4. The burden which is cast on the insurer in a situation where a vehicle is driven for hire or reward would be invariably a matter of inference only. Where there is an admission by the owner himself that would conclude the issue. If the owner was not even prepared to step into the witness box to deny that he had no knowledge of any admission by his driver to secure a hire or he had specifically prohibited the driver from collecting the hire, I would hold that the best of evidence which was possible of being placed by the owner himself was not placed. I would draw, therefore, an adverse inference by the non-examination of the owner FAO No.2328 of 2009 -5- of the vehicle, coupled with the fact, that there were three witnesses at least who spoke about the fact that they were in the vehicle undertaking to pay the hire. The Tribunal has made a proper inference that vehicle had been used for hire and therefore, there had been a violation of terms of policy.
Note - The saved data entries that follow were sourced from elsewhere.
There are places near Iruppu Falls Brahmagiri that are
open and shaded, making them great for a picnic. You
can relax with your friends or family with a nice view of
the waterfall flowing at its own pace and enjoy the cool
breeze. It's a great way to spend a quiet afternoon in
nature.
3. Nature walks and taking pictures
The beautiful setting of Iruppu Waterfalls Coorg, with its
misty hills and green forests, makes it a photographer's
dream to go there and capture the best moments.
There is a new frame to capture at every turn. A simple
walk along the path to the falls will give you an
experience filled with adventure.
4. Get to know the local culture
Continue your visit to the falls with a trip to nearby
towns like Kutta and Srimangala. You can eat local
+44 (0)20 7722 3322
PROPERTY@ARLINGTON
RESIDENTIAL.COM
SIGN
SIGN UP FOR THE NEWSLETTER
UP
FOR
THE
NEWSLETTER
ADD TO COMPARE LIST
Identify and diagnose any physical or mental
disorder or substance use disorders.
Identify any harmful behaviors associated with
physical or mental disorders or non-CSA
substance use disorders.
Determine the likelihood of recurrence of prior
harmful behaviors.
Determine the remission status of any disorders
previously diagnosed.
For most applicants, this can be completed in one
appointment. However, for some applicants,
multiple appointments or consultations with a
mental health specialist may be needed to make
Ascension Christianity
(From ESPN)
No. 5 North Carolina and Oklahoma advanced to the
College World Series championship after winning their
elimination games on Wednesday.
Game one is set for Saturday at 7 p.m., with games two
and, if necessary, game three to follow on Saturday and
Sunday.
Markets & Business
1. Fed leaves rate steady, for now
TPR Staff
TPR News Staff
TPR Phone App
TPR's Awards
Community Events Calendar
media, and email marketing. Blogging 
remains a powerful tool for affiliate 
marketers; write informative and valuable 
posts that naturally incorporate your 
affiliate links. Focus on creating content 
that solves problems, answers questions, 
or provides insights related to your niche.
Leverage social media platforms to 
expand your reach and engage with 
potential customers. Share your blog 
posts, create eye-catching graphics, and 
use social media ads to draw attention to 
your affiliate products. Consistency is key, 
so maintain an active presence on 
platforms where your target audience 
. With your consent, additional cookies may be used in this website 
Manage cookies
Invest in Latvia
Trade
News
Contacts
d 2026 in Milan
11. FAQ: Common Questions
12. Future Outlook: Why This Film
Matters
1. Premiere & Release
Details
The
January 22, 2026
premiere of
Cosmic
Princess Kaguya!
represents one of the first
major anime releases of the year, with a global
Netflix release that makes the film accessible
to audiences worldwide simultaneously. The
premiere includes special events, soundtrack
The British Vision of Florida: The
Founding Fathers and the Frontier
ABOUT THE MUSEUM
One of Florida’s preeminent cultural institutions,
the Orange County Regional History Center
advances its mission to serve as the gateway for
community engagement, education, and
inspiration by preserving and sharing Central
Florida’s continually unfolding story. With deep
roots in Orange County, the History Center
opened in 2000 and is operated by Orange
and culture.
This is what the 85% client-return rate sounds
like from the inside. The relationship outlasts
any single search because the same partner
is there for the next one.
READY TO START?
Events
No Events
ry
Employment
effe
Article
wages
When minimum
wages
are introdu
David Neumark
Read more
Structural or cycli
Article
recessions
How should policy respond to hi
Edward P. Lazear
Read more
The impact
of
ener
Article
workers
5. Learned counsel appearing on behalf of the appellant refers to me to a decision in Amalendu Sahu vs. Oriental Insurance Co. Ltd., reported as AIR 2010 Supreme Court 2090, to state that the insurance company should have been still made liable. The Hon'ble Supreme Court in the above case was referring to certain guidelines issued by the Insurance Company about settling all 'non-standard claims'. I have not been shown, through any particular form of admission by the insurance company through any special contract or under the terms of policy to make any settlement for any portion of the claim and indemnify the owner to any extent. If the claimants themselves had been in appeal, it should have become possible for me to grant an award against the insurance company and provide to the insurer a right of recovery. However, all these appeals and revisions are only at the instance of the owner herself and it does not lie in the mouth of the owner who has violated the terms of policy to contend that she was not even made liable in the first place. The awards passed against the owner are, therefore, justified and I find no reason to interfere with the same.
6. All the appeals and civil revisions are dismissed.